* Problem statement *
In the data below, change "chart" to "figure" and give the full text again with nothing else altered. Omit the pictures from your answer.

[[ Data provided open ]]

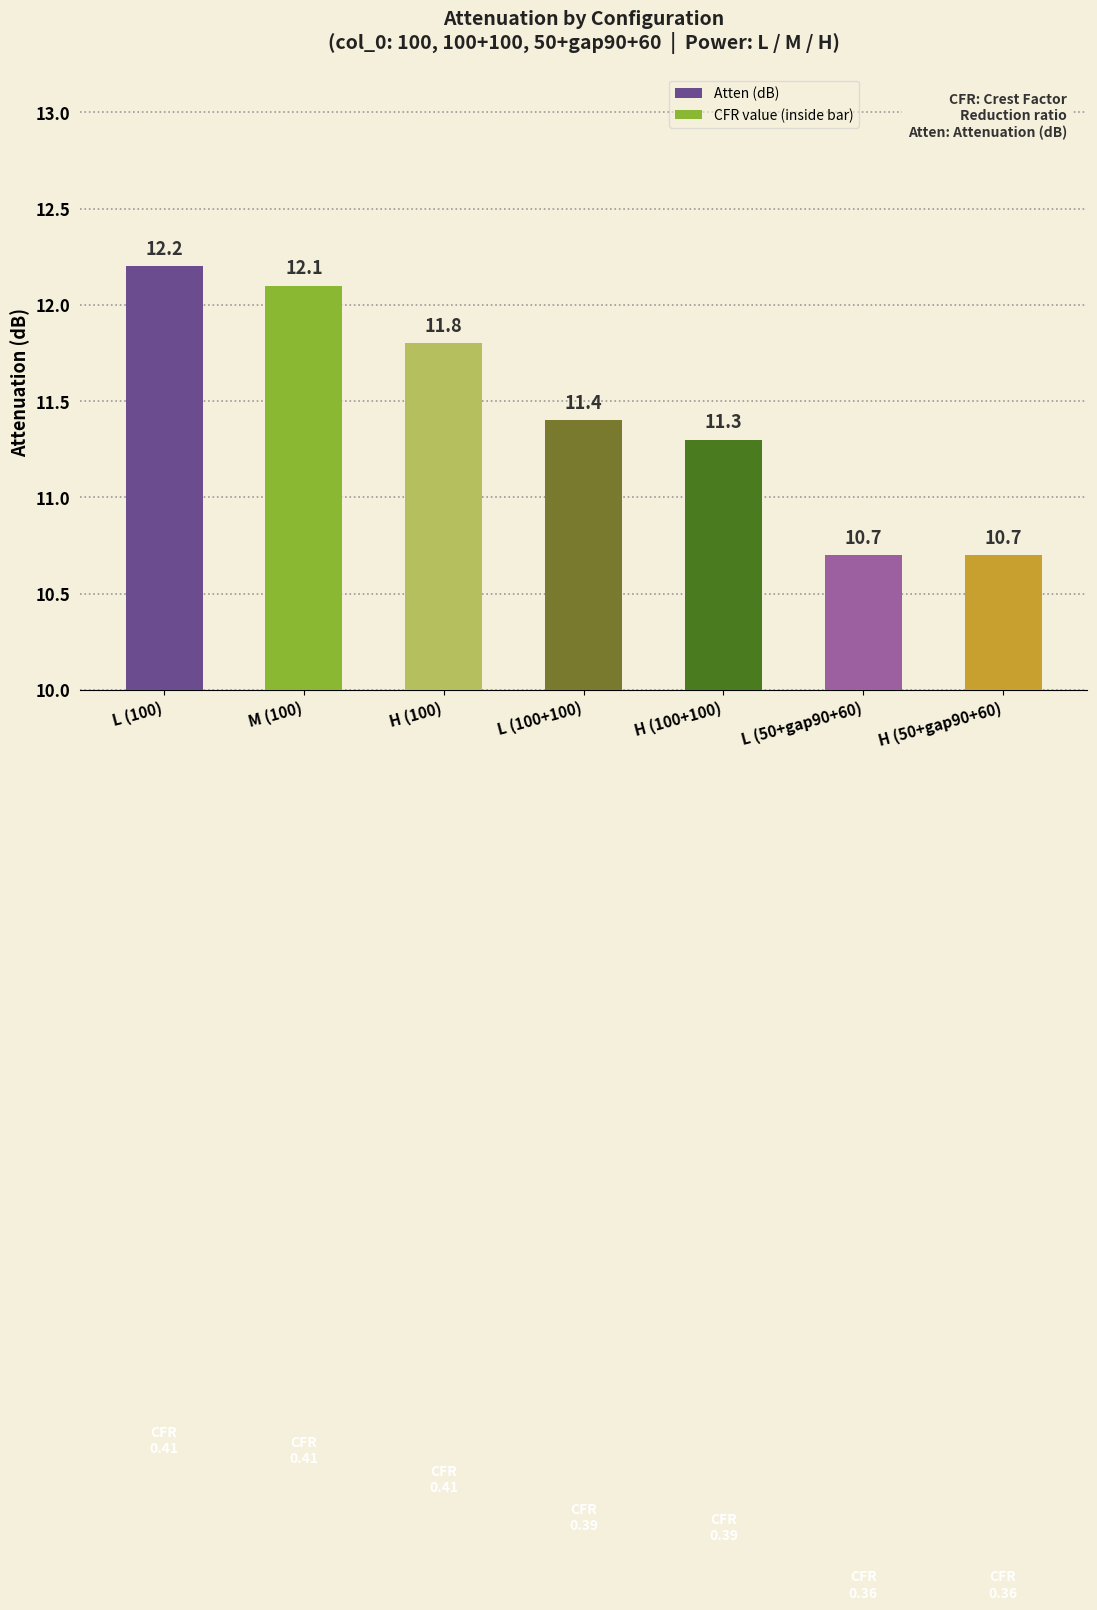

What is the difference between the maximum and second lowest values?

1.5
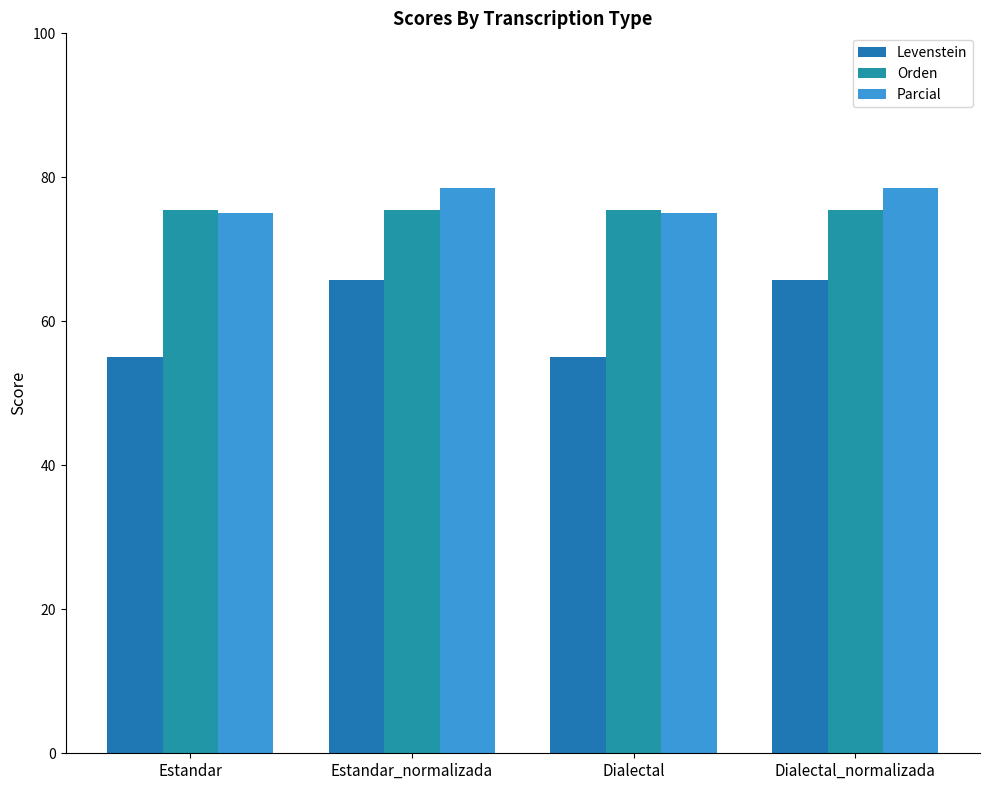

What is the approximate value of Parcial at Estandar?

75.0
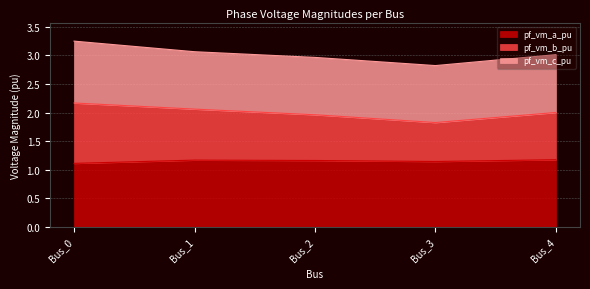

True or false: pf_vm_a_pu and pf_vm_b_pu intersect in this chart.

False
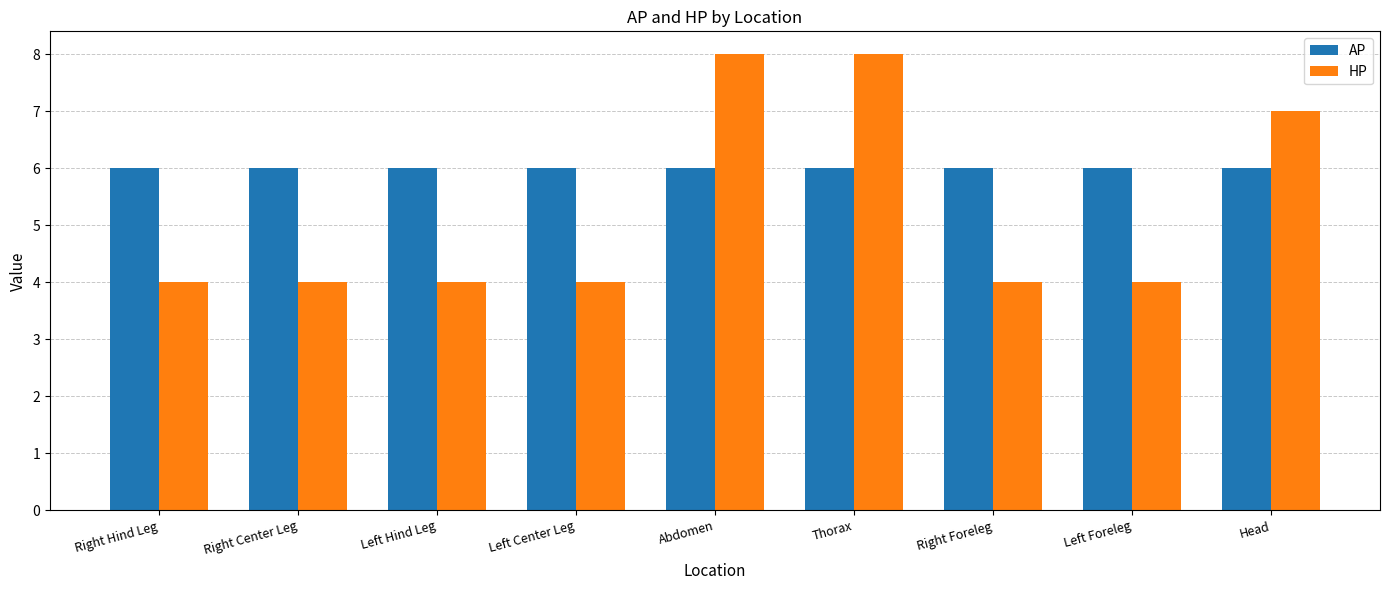

What is the lowest value of the AP series?

6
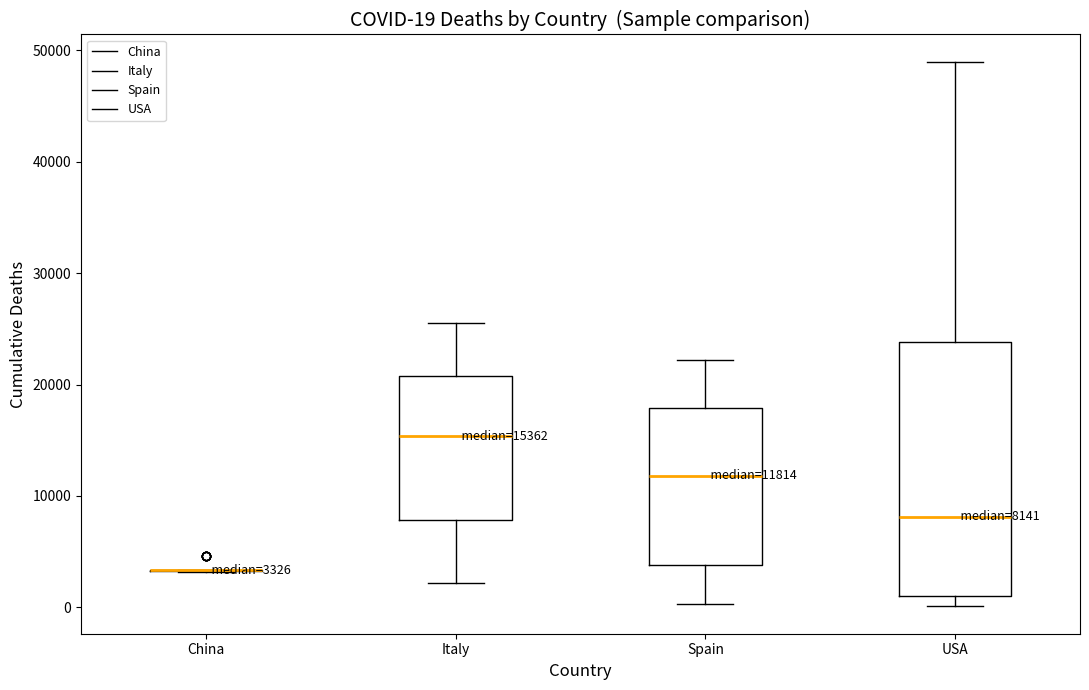

Which box is the tallest, from its lower edge to its upper edge?

USA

[[ Data provided closed ]]

* The completed task *
What is the difference between the maximum and second lowest values?

1.5

What is the approximate value of Parcial at Estandar?

75.0

True or false: pf_vm_a_pu and pf_vm_b_pu intersect in this figure.

False

What is the lowest value of the AP series?

6

Which box is the tallest, from its lower edge to its upper edge?

USA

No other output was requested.